Dokumente aus den Dunkelkammern religiöser Wahnideen ——

Nächtliche Heilungsrituale am Sodenmattsee
beobachtet und bekannt von einem Liebhaber des Voll-Faustischen

   Geheimnisvoll, grausig und sinister lag der Sodenmattsee im Spätherbstnebel. Als einer der letzten hatte ich das Lokal der Bezirkssportanlage Huchting verlassen.
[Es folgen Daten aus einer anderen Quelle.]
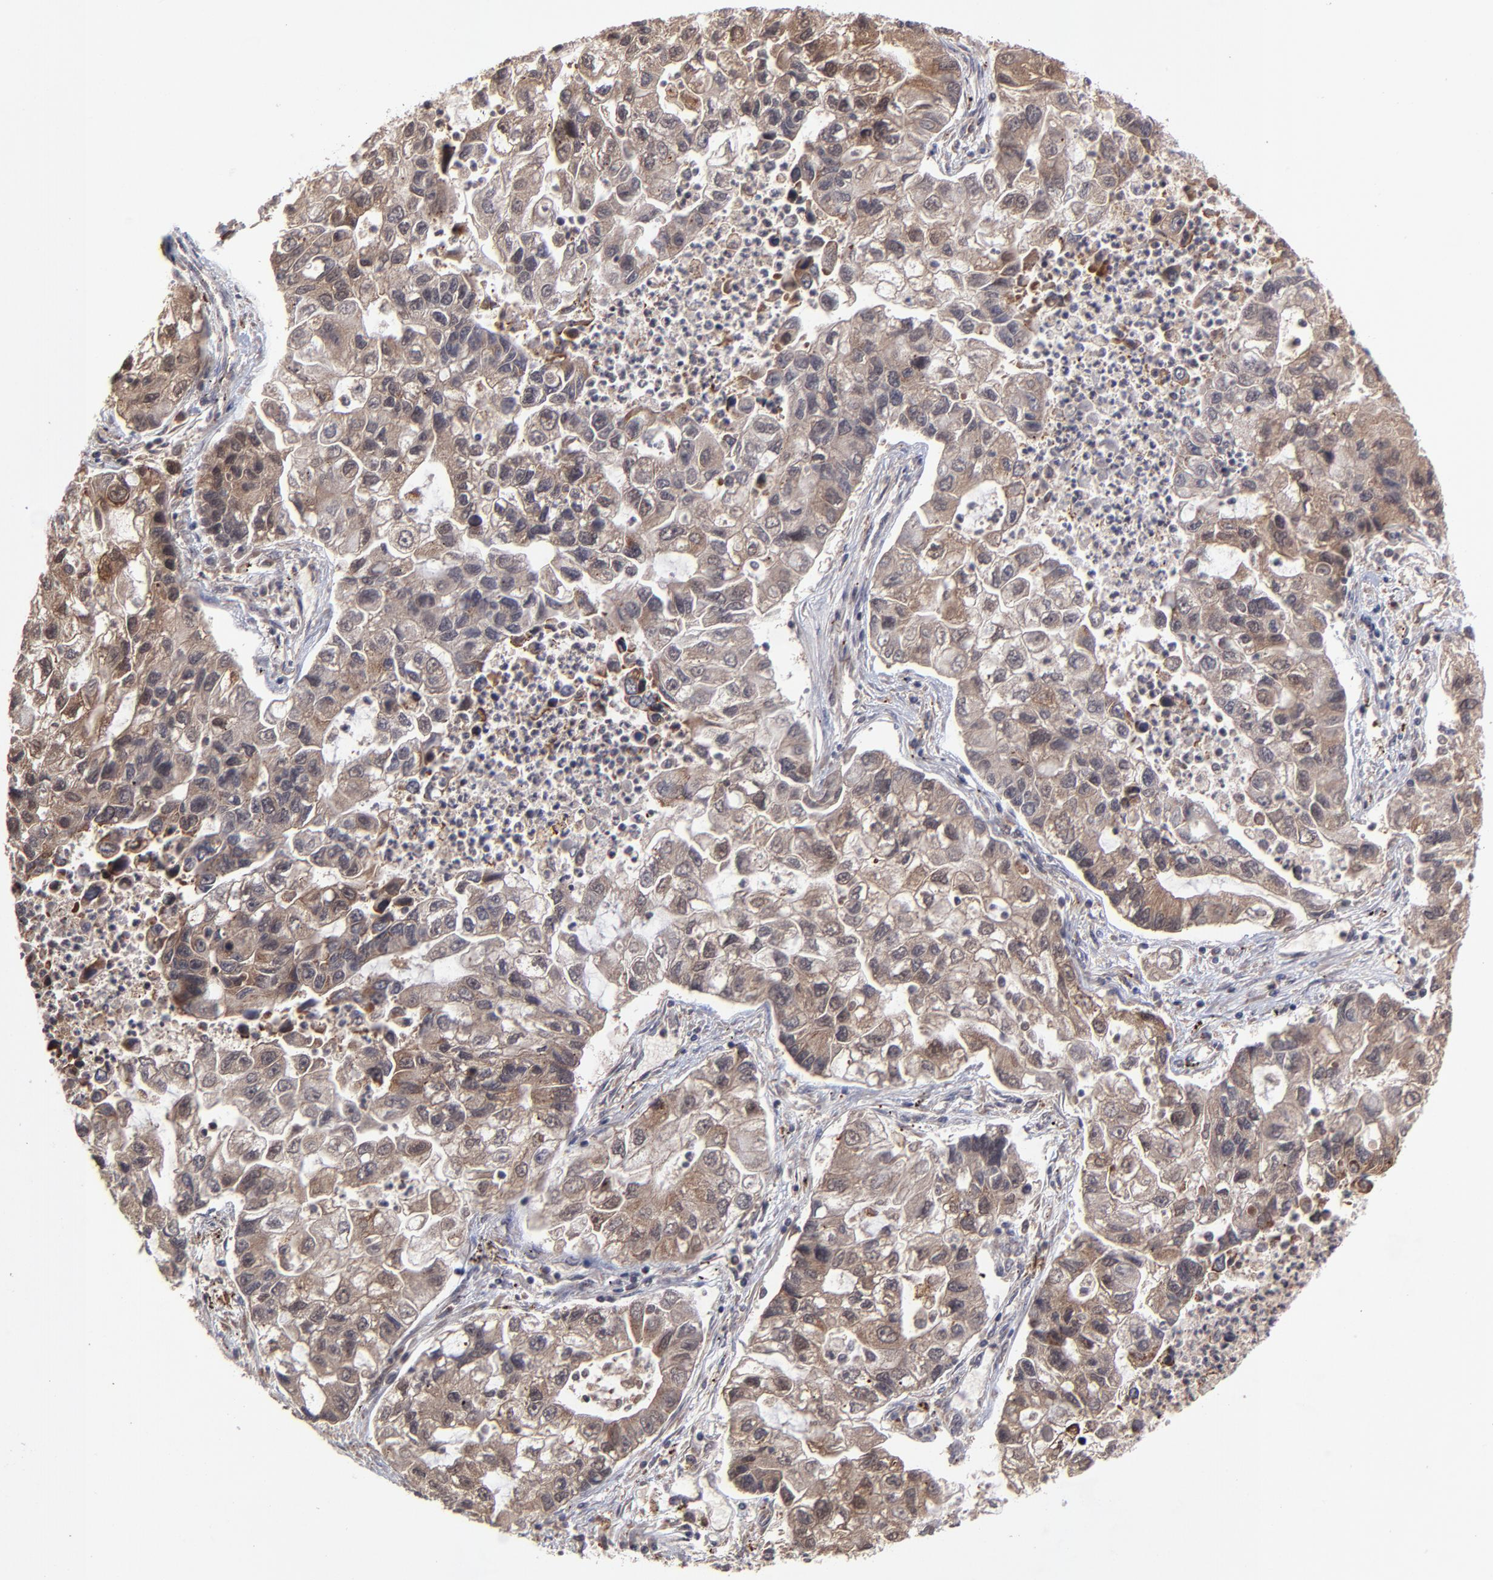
{"staining": {"intensity": "moderate", "quantity": ">75%", "location": "cytoplasmic/membranous"}, "tissue": "lung cancer", "cell_type": "Tumor cells", "image_type": "cancer", "snomed": [{"axis": "morphology", "description": "Adenocarcinoma, NOS"}, {"axis": "topography", "description": "Lung"}], "caption": "DAB immunohistochemical staining of lung cancer demonstrates moderate cytoplasmic/membranous protein expression in approximately >75% of tumor cells.", "gene": "UBE2L6", "patient": {"sex": "female", "age": 51}}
Mit bemerkenswerter Bettschwere ausgestattet und nunmehr auf dem Heimwege befindlich, hatte ich bis zu diesem Augenblick geglaubt, mich Richtung Huchtinger Heerstraße zu bewegen. Als wie weit gefehlt erwies sich nun dies !
   Enten schnatterten gelinde im wirren Unterholz; allerlei Nagegetier rumorte am Ufersaum. Ein kühler Wind blies. Doch das war nicht alles, was in dieser trüben, schattendurchwebten Nacht am Sodenmattsee vor sich ging. Da waren Stimmen. Eine Art von Chorsprechen. So etwas wie eine Litanei. oder die Begleitung zu einem bedeutungsschweren, gemessenen und archaischen Schreittanz. Bald konnte ich die Worte verstehen; der Wind trug sie zerflattert, doch deutlich zu mir herüber :

Rundherum und hin und her,
ho jo ho, das ist nicht schwer.
An diesem alten Ort der Kraft
ermessen wir, was in uns schafft.
Was wirkt und strebt und heilig schwingt,
was neues Leben, Wahrheit bringt.
Rundherum und hin und her,
ho jo ho, das ist nicht schwer.
Hilla lilla !

    Plötzlich sah ich klar. Dies mußte ein Ritual sein, eine heidnische Zelebration der neuen Stedinger, dieses berühmten Ordens von Schülern des Schulzentrums Delfter Straße, Grollander Kleingärtnern und rechtsgerichteten Lehrern aus Delmenhorst ! Ein Heilungsritual jener legendenumwitterten Bruderschaft, die sich im Kleinanzeigenteil des Huchtinger Markt chiffrierte Botschaften betreffs neuer Zusammenkünfte zuspielte ! An diesem Punkte meiner Betrachtung fiel ich leider in den See. Das Mißgeschick blieb nicht unbemerkt. Rasch fand ich mich umringt von den pittoresk in historische Bauerntrachten gewandeten Bundesgenossen. Was dann mit mir geschah, mag ich Uneingeweihten nicht gern berichten. Es hatte aber, soviel sei doch gesagt, mit sehr viel Bier zu tun, mit Salbungen kraft Entenscheiße, wilden Drohungen gegen den Papst und den Bischof Gerhard von Bremen sowie der Prophezeiung des kommenden freien Friesenreiches zwischen Grolland und Ganderkesee. Ja, ich wurde von den Neuen Stedingern aufgenommen.
   Alles weitere steht im Huchtinger Markt.